Progress beyond the state of the art and expected potential impact (including the socio-economic impact and the wider societal implications of the project so far)

Forest fungi represent a major biodiversity component of terrestrial ecosystems, including Mediterranean forests, in terms of both taxonomic and functional diversity, and contribute to key ecosystem processes and services. Whereas fungal diversity affects ecosystem services and dynamics, the opposite is also true. The interactions between environmental and anthropogenic drivers such as climatic variation, atmospheric deposition and soil characteristics, coupled with forest dynamics and disturbances, determine fungal diversity and community structure depending on the functional traits, ecological strategies and habitat preferences of forest fungi. MultiFUNGtionality focused on filling the existing gaps in knowledge in order to understand and predict how environmental and anthropogenic drivers shape Mediterranean forest fungal diversity and communities, and the subsequent impact in the provision of multiple ecosystem services within an adaptive forest management-oriented framework.

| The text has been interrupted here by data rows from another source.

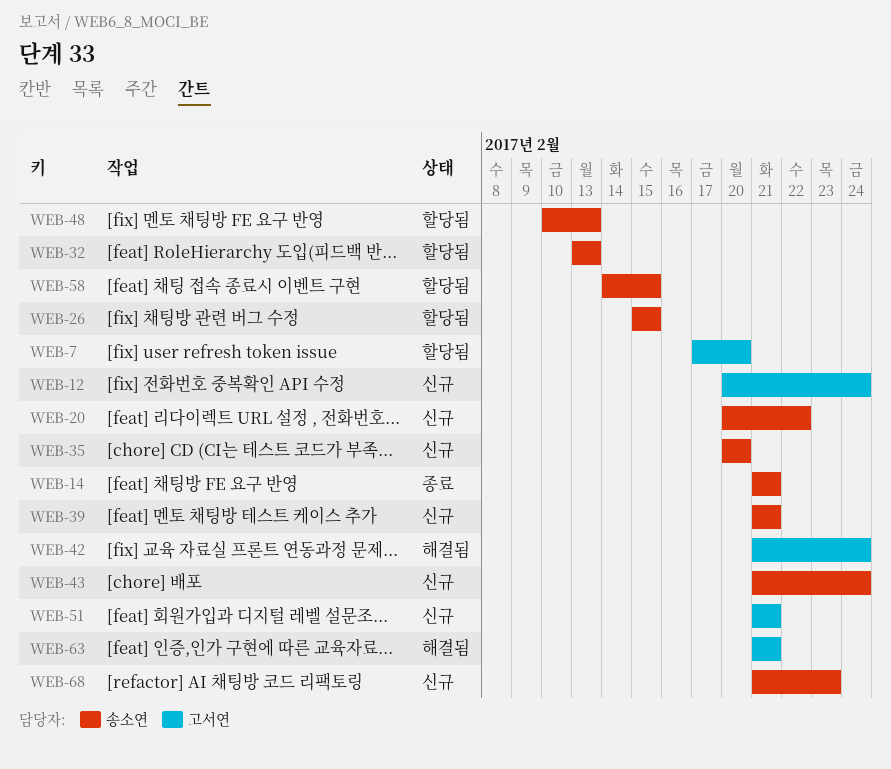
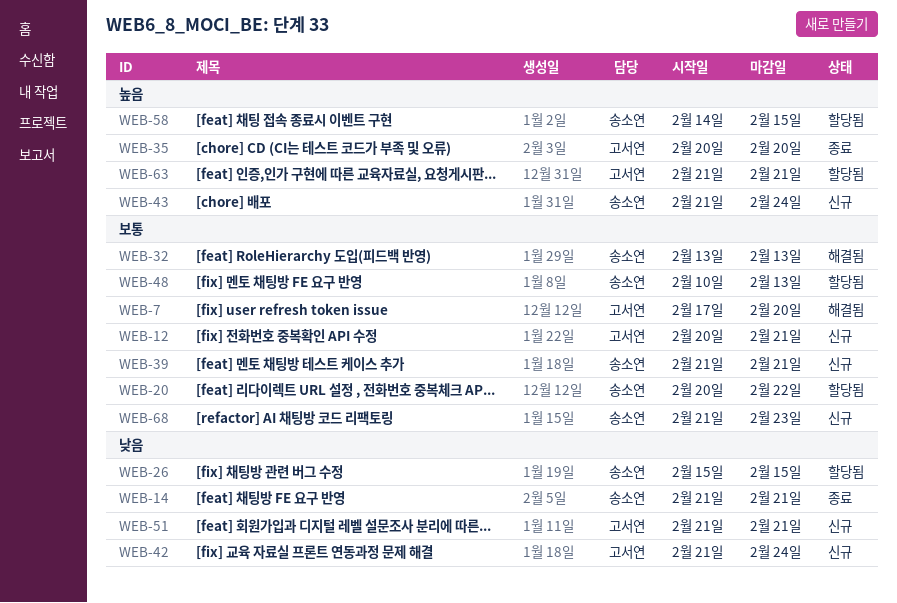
WEB-7, status: 할당됨 -> 해결됨
WEB-12, due: Feb 24 -> Feb 21
WEB-20, status: 신규 -> 할당됨
WEB-32, status: 할당됨 -> 해결됨
WEB-35, status: 신규 -> 종료
WEB-35, owner: 송소연 -> 고서연
WEB-42, status: 해결됨 -> 신규
WEB-63, status: 해결됨 -> 할당됨

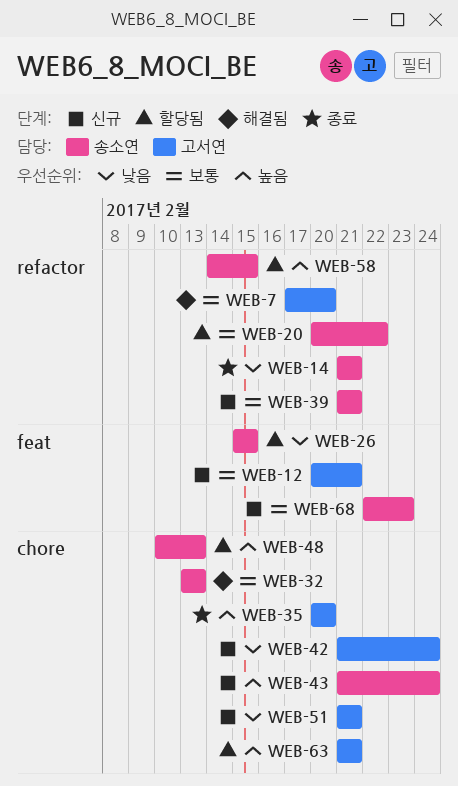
WEB-48, priority: 보통 -> 높음
WEB-68, start: Feb 21 -> Feb 22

The project results confirmed the extreme relevance of the climate and weather on the fungal communities’ composition. The project predicts that the expected driest and warmest climate in the Mediterranean forest ecosystem will have relevant impacts on fungal dynamics, consequently affecting their related ecosystem services. To summarize: our results confirmed the direct impact of global change on societal well-being due to alterations in fungal communities that are key players in capturing carbon in the soil, supporting forest health and diversity, and more concretely, influencing other relevant ecosystem services such as mushroom picking activities. Forest management should act as a tool for minimizing such impacts.